High Court Boosts Arbitration in Buckeye

Dispute Resolution Journal, May-Jul 2006 by Singletary, Cary

Upholds Arbitrability of Contract Defense

Arbitrability issues continue to interest the nation's highest court. On Feb. 21, 2006, the U.S. Supreme Court unanimously held in Buckeye Check Cashing v. Cardegna (126 S. Ct. 1204), that an arbitrator, not a court, should determine whether a dispute is arbitrable when the contract containing the arbitration clause is alleged to be void because of illegality.

Florida's highest court had held otherwise. But the Supreme Court reversed in an opinion written by Justice Antonin Scalia that reaffirms the severability principle established in 1967 in Prima Paint v. Flood & Conklin Manufacturing Co. (388 U.S. 395). Under that principle, an arbitration provision is severable from the remainder of the contract as a matter of substantive federal arbitration law. Unless the challenge is to the arbitration clause itself, the validity of the contract (even a challenge based on illegality) must be determined by the arbitrator. The High Court said that its ruling did not depend on whether the challenge to the contract as a whole was made in federal or state court.

Buckeye involved consumer disputes, which, together with employment disputes, have generated a considerable amount of important arbitration case law. In each case the High Court has supported the use of arbitration based on established arbitration principles and federal policy favoring arbitration, provided that due process is accorded.

Facts and Procedural Background

The plaintiffs in Buckeye commenced a putative class action in state court in Florida, alleging that the company's check cashing business in fact disguised illegal usurious loan transactions. Buckeye Check Cashing moved to abate the action and compel arbitration based on an arbitration agreement in the deferred deposit and disclosure agreement signed by the representative plaintiffs. This agreement stated in relevant part:

This arbitration agreement is made pursuant to a transaction involving interstate commerce, and shall be governed by the Federal Arbitration Act. The arbitrator shall apply applicable substantive law constrait [sic] with the FAA and applicable statu[t]es of limitations and shall honor claims of privilege recognized by law....

The Florida trial court denied Buckeye Check Cashing's motion to compel arbitration. However, that decision suffered a series of reversals at the appellate level. First, Florida's 4th District Court of Appeal reversed, then its Supreme Court reversed, siding with the lower court. It held that an arbitration clause cannot be enforced while a claim is pending in a Florida trial court that the contract in which it resides is illegal and therefore void ab initio. The Florida Supreme Court felt strongly that to prevent bootstrapping, the issue of illegality had to be addressed first by a court. It explained, "A court's failure to first determine whether the contract violates Florida's usury laws could breathe life into a contract that not only violates state law, but also is criminal in nature, by use of an arbitration provision."
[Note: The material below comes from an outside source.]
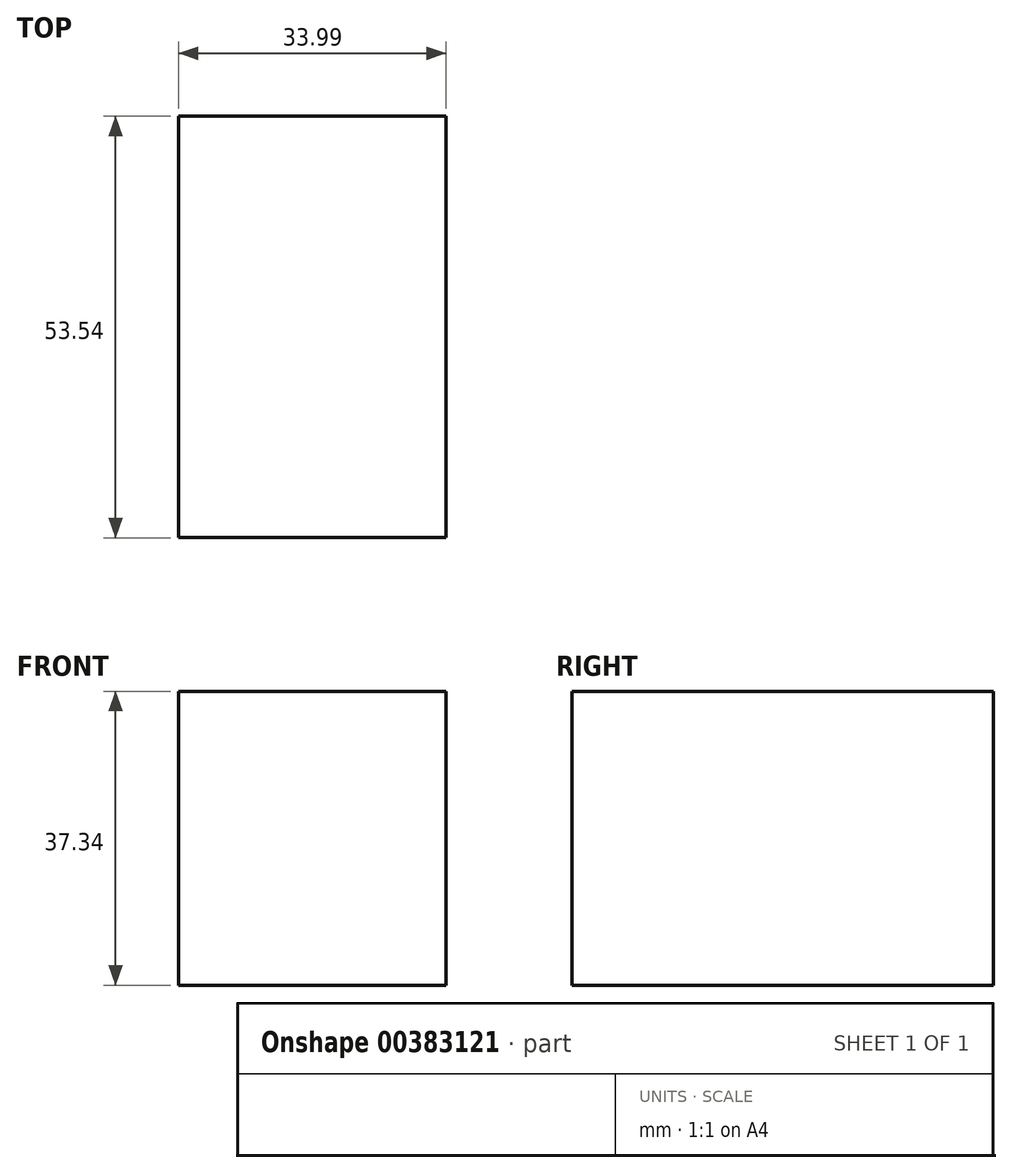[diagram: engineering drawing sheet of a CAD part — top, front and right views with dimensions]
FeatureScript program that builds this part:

Response to Bootstrapping Claim

The Supreme Court How did the U.S. Supreme Court deal with this bootstrapping argument? First, the Court relied on basic principles established in prior decisions in Southland Corp. v. Keating, 465 U. S. 1, (1984) and Prima Paint, and on § 2 of the Federal Arbitration Act, which makes a written agreement to arbitrate "valid, irrevocable, and enforceable, save upon such grounds as exist at law or in equity for the revocation of any contract."
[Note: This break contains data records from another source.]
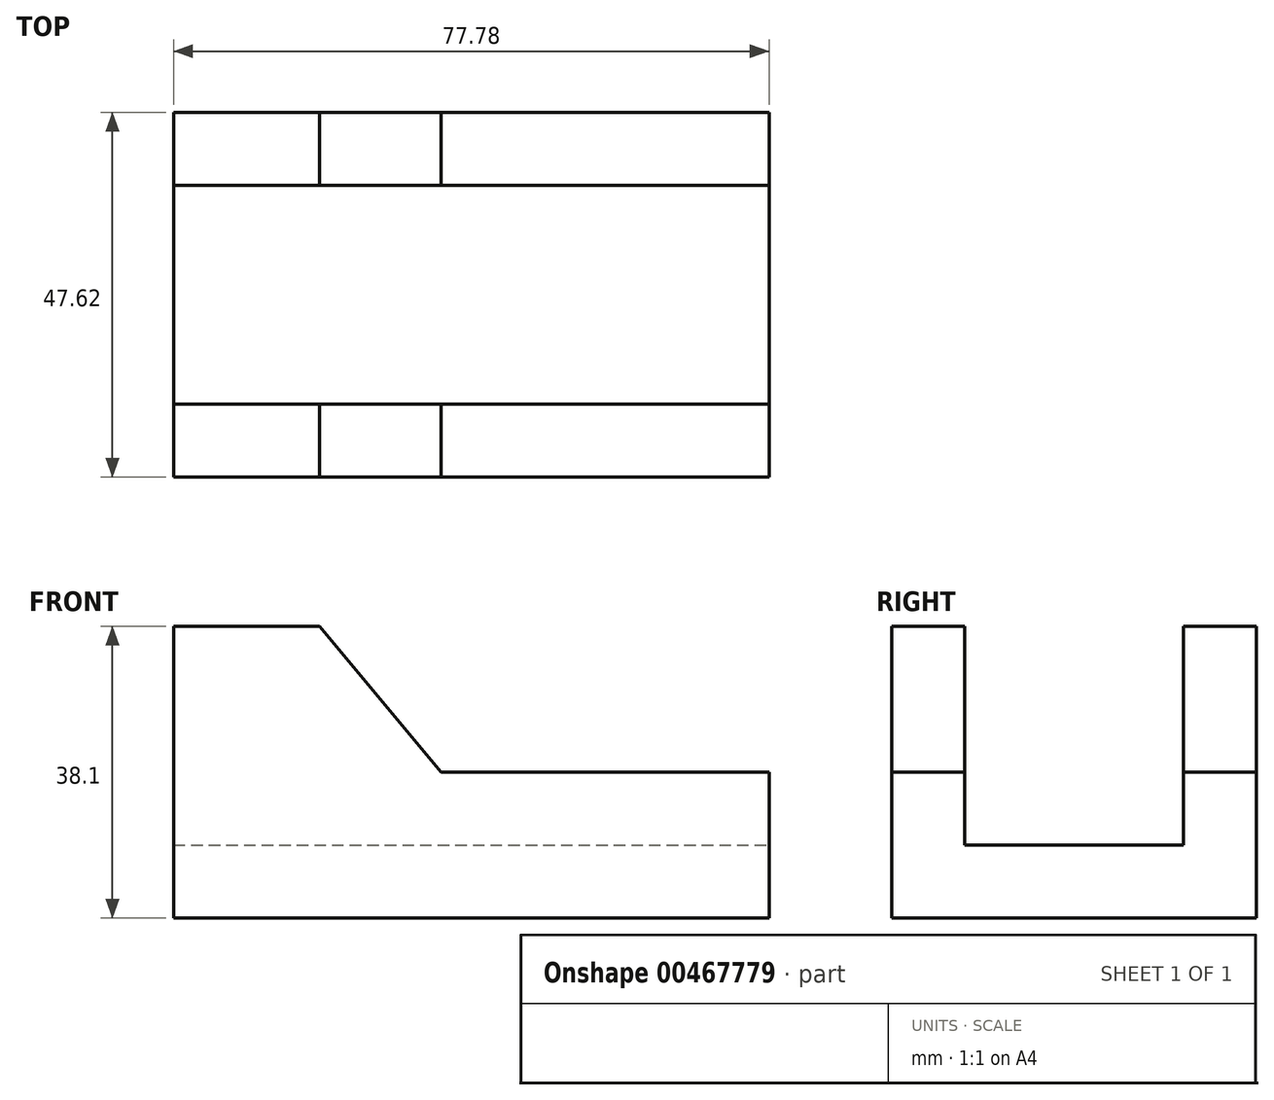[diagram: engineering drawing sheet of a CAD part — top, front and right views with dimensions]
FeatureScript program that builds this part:
annotation { "Feature Type Name" : "Feature", "Feature Type Description" : "" }
export const myFeature = defineFeature(function(context is Context, id is Id, definition is map)
    precondition{}
    {
        {
            var Q0;
            Q0=qCreatedBy(makeId("Top.planeOp"),FACE);
            var sketch = newSketch(context, id + "F0", { "sketchPlane" : qUnion([Q0])});
            skLineSegment(sketch, "E0.bottom", {"start": v(-38.9, 23.81) * mm, "end": v(38.9, 23.81) * mm});
            skLineSegment(sketch, "E0.top", {"start": v(-38.9, -23.81) * mm, "end": v(38.9, -23.81) * mm});
            skLineSegment(sketch, "E0.left", {"start": v(-38.9, 23.81) * mm, "end": v(-38.9, -23.81) * mm});
            skLineSegment(sketch, "E0.right", {"start": v(38.9, 23.81) * mm, "end": v(38.9, -23.81) * mm});
            skPoint(sketch, "E0.middle", {"position": v(0, 0) * mm});
            skSolve(sketch);
        }
        {
            var Q0;
            Q0 = qSketchRegion(id + "F0", true);
            extrude(context, id + "F1", {"entities" : qUnion([Q0]), "depth" : 9.52 * mm});
        }
        {
            var Q0;
            Q0=makeQuery(id+"F1.opExtrude","SWEPT_FACE",FACE,{"disambiguationData":[OSD([sQuery(id+"F0.wireOp",EDGE,"E0.top")])]});
            var sketch = newSketch(context, id + "F2", { "sketchPlane" : qUnion([Q0])});
            skLineSegment(sketch, "E1", {"start": v(-38.9, 9.53) * mm, "end": v(-38.9, 38.1) * mm});
            skLineSegment(sketch, "E2", {"start": v(-38.9, 38.1) * mm, "end": v(-19.84, 38.1) * mm});
            skLineSegment(sketch, "E3", {"start": v(-19.84, 38.1) * mm, "end": v(-3.97, 19.05) * mm});
            skLineSegment(sketch, "E4", {"start": v(-3.97, 19.05) * mm, "end": v(38.9, 19.05) * mm});
            skLineSegment(sketch, "E5", {"start": v(38.9, 19.05) * mm, "end": v(38.9, 9.53) * mm});
            skLineSegment(sketch, "E6", {"start": v(38.9, 9.53) * mm, "end": v(-38.9, 9.53) * mm});
            skSolve(sketch);
        }
        {
            var Q0;
            Q0=makeQuery(id+"F2.imprint","IMPRINT",FACE,{"disambiguationData":[TD([[makeQuery(id+"F2.imprint","IMPRINT",EDGE,{"derivedFrom":sQuery(id+"F2.wireOp",EDGE,"E1")}),-1.0]])]});
            extrude(context, id + "F3", {"entities" : qUnion([Q0]), "operationType" : NewBodyOperationType.ADD, "oppositeDirection" : true, "depth" : 9.52 * mm});
        }
        {
            var Q0;
            Q0=makeQuery(id+"F1.opExtrude","SWEPT_BODY",BODY,{"disambiguationData":[OSD([sQuery(id+"F0.wireOp",EDGE,"E0.bottom"),sQuery(id+"F0.wireOp",EDGE,"E0.top"),sQuery(id+"F0.wireOp",EDGE,"E0.left"),sQuery(id+"F0.wireOp",EDGE,"E0.right")])]});
            var Q1;
            Q1=qCreatedBy(makeId("Front.planeOp"),FACE);
            mirror(context, id + "F4", {"operationType" : NewBodyOperationType.ADD, "entities" : qUnion([Q0]), "mirrorPlane" : qUnion([Q1])});
        }
    });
In Southland, the Court determined that in enacting § 2 of the FAA, Congress declared a national policy favoring arbitration and withdrew the power of states to require a judicial forum for the resolution of claims that contracting parties agreed to resolve by arbitration. It further held that the FAA "create[d] a body of federal law ... applicable in state and federal court." It rejected the view that state law could bar enforcement of § 2, even in the context of state law claims brought in state court.
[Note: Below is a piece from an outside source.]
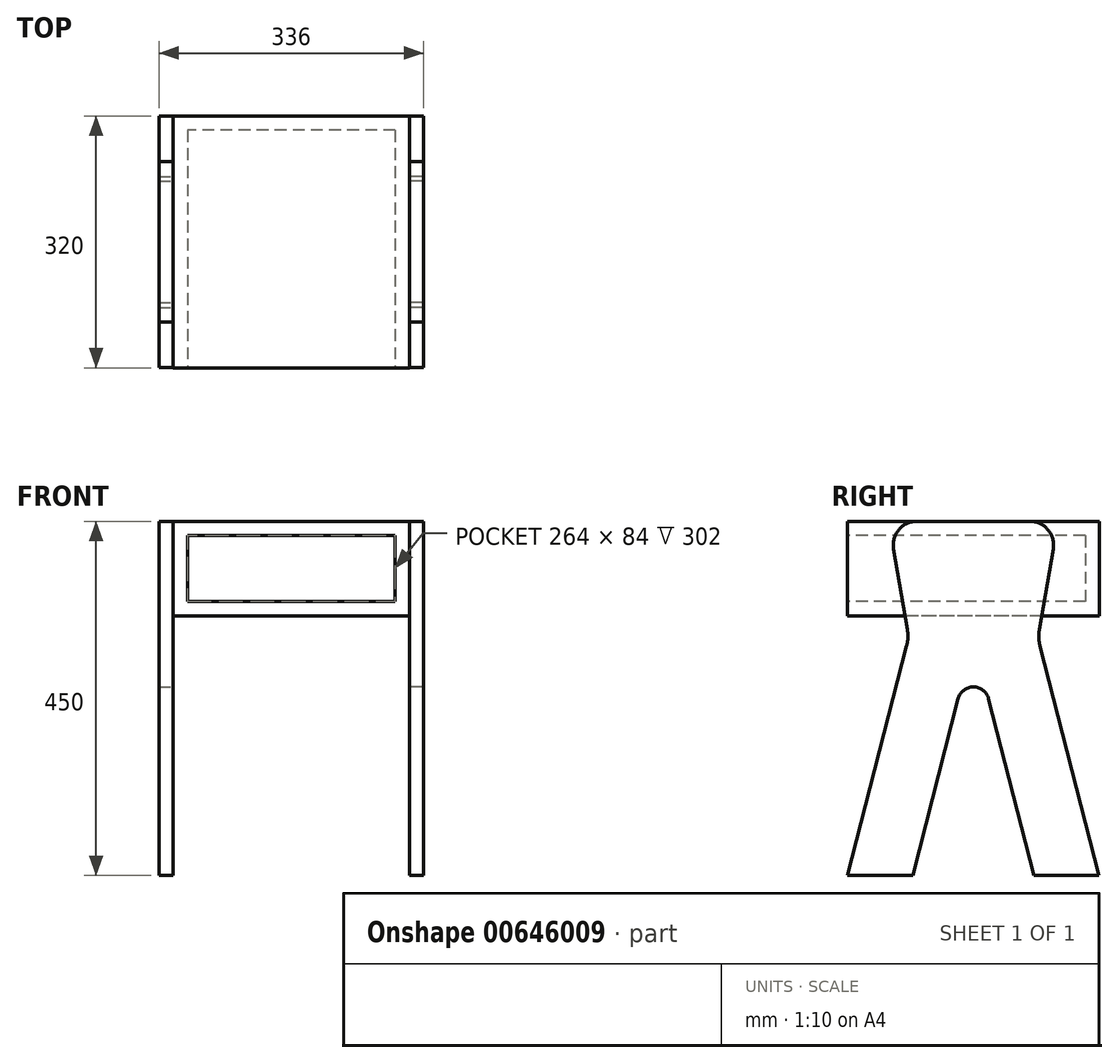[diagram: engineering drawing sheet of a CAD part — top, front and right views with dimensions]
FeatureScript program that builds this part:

The Court placed only two limitations on the enforceability of arbitration provisions under the FAA: They must be part of a written maritime contract or a contract "evidencing a transaction involving commerce."

The Southland Court went on to identify two types of challenges to the validity of arbitration agreements that could be raised on the grounds alluded to in FAA § 2. One type challenges the validity of an arbitration agreement and the other challenges the validity of the contract as a whole. The Court addressed both types of challenges in the landmark Prima Paint decision. There it determined that challenges to the validity of the arbitration clause only may be adjudicated by a court, but challenges to the validity of the contract generally may be adjudicated by an arbitrator. In reaching this conclusion the Court relied on § 3 of the FAA, which requires a court to stay any lawsuit brought in federal court on the application of a party, where the court is satisfied that there is an "issue referable to arbitration" under a written arbitration agreement, "provid[ed that] the applicant for the stay is not in default in proceeding with such arbitration."